Adaptive Procedural Task Generation for Hard-Exploration Problems
This addresses the challenge of curriculum learning for reinforcement learning agents in complex environments, though it is incremental as it builds on existing procedural generation and adversarial training methods.
The paper tackles the problem of hard-exploration in reinforcement learning by introducing Adaptive Procedural Task Generation (APT-Gen), which generates task curricula to improve learning, resulting in substantially better performance than baselines in grid world and robotic manipulation domains.

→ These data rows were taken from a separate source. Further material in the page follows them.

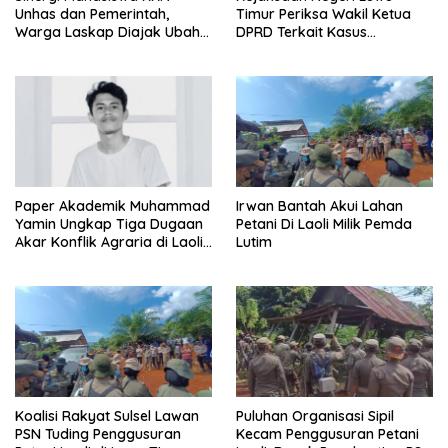
Unhas dan Pemerintah,
Timur Periksa Wakil Ketua
Warga Laskap Diajak Ubah
DPRD Terkait Kasus
Sampah Jadi Cuan
Ambulans CSR
Paper Akademik Muhammad
Irwan Bantah Akui Lahan
Yamin Ungkap Tiga Dugaan
Petani Di Laoli Milik Pemda
Akar Konflik Agraria di Laoli
Lutim
Luwu Timur
Koalisi Rakyat Sulsel Lawan
Puluhan Organisasi Sipil
PSN Tuding Penggusuran
Kecam Penggusuran Petani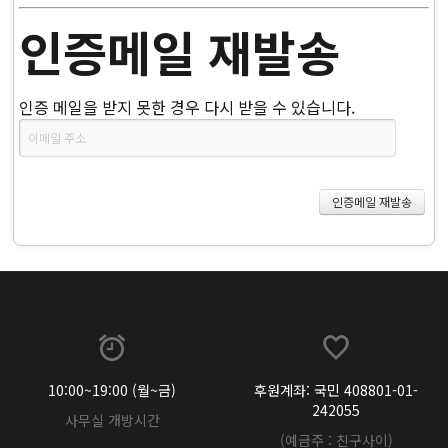
인증메일 재발송
인증 메일을 받지 못한 경우 다시 받을 수 있습니다.
10:00~19:00 (월~금)
후원계좌: 국민 408801-01-
242055
사무실 개방시간
(예금주 : 친구사이)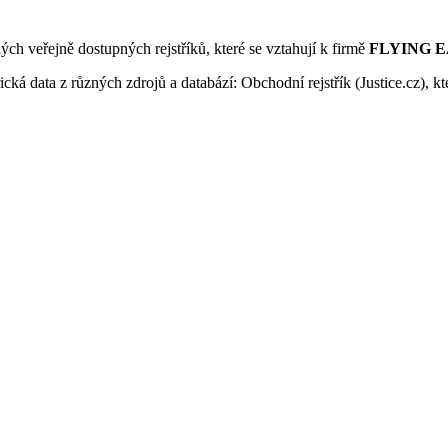
ných veřejně dostupných rejstříků, které se vztahují k firmě
FLYING EA
ká data z různých zdrojů a databází: Obchodní rejstřík (Justice.cz), kte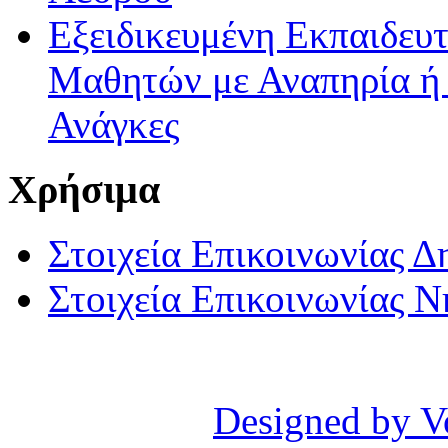
Εξειδικευμένη Εκπαιδευτ
Μαθητών με Αναπηρία ή /
Ανάγκες
Χρήσιμα
Στοιχεία Επικοινωνίας 
Στοιχεία Επικοινωνίας 
Designed by V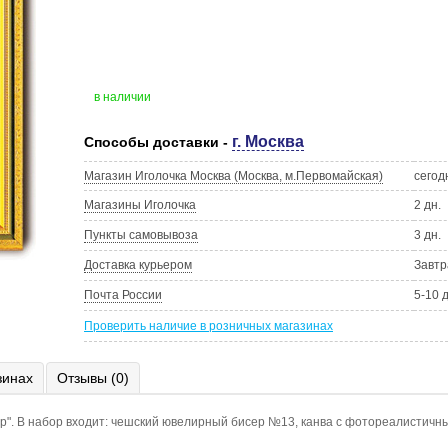
в наличии
г. Москва
Способы доставки -
Магазин Иголочка Москва (Москва, м.Первомайская)
сегод
Магазины Иголочка
2 дн.
Пункты самовывоза
3 дн.
Доставка курьером
Завтр
Почта России
5-10 
Проверить наличие в розничных магазинах
зинах
Отзывы (0)
". В набор входит: чешский ювелирный бисер №13, канва с фотореалистичным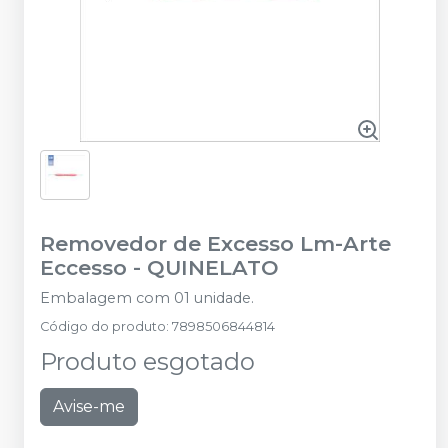
Removedor de Excesso Lm-Arte
Eccesso
-
QUINELATO
Embalagem com 01 unidade.
Código do produto
:
7898506844814
Produto esgotado
Avise-me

We introduce Adaptive Procedural Task Generation (APT-Gen), an approach to progressively generate a sequence of tasks as curricula to facilitate reinforcement learning in hard-exploration problems. At the heart of our approach, a task generator learns to create tasks from a parameterized task space via a black-box procedural generation module. To enable curriculum learning in the absence of a direct indicator of learning progress, we propose to train the task generator by balancing the agent's performance in the generated tasks and the similarity to the target tasks. Through adversarial training, the task similarity is adaptively estimated by a task discriminator defined on the agent's experiences, allowing the generated tasks to approximate target tasks of unknown parameterization or outside of the predefined task space. Our experiments on the grid world and robotic manipulation task domains show that APT-Gen achieves substantially better performance than various existing baselines by generating suitable tasks of rich variations.